Terese Svoboda's Black Glasses Like Clark Kent

Graywolf Press 2008

By Liz Stephens

You tape two pages together and childishly fret. You want to never have to read them again. Or you don't do this, and risk on the thumbing-through the fine print of horror leaping out, because you know where to look now. Don't kid yourself. You know just where on the page it says what it says. Right there. Right there.

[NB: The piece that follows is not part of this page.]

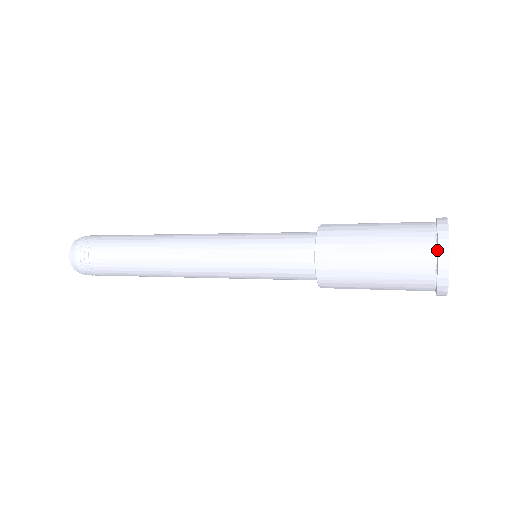
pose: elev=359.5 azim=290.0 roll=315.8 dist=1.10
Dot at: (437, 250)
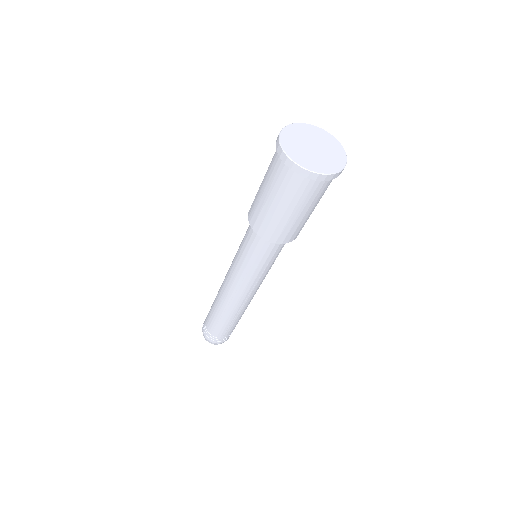
Dot at: occluded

You know what it says. You know what soldiers do. In every war, without the conscience of mothers and sisters at their shoulders. To other mothers and sisters, to other men. You know about the experiment at Stanford that had to be cancelled after six days due to the inhumanity of the students playing guards. You've read Lord of the Flies back when you were young enough to think it was a warning from the teacher not to, I don't know, drop out or something.

But as it turns out, dropping out of high school is nothing (as insufficient a rebellion as taping together pages, pretending you don't know what you know). We never can opt out, drop out, of our humanity, a species and state of being to which we are consigned for good. That's what the teacher meant. So we are not these soldiers and yet.

The soldiers threw candy out of their jeeps. But I've read Svoboda's book, and all I can imagine after the candy is the soldiers running over the hands of those who reach for it. Of course this is unfair. There are a few bad people and many good people, at war and at peace. At Abu Ghraib. At Vietnam. In every trench in time. On both sides.

Besides that, as Terese Svoboda points out in this book about her uncle, who was an MP prison guard in post-war Japan, who unravels at the unveiling of the news of Abu Ghraib from a healthy older man to a wreck of post-traumatic stress, to a clanging haunted house of echoes, from a tall-tale teller to a whisperer of hints of hangings to a suicide, we do “pay for the terror and torture with the minds of our soldiers.”

And they are all our sons and daughters after all, we their mothers, fathers, brothers, sisters. And we know that, we know who we are. We made them.


Liz Stephens is a doctoral candidate in nonfiction at Ohio University. She was a finalist for 2008's Annie Dillard Award in Creative Nonfiction.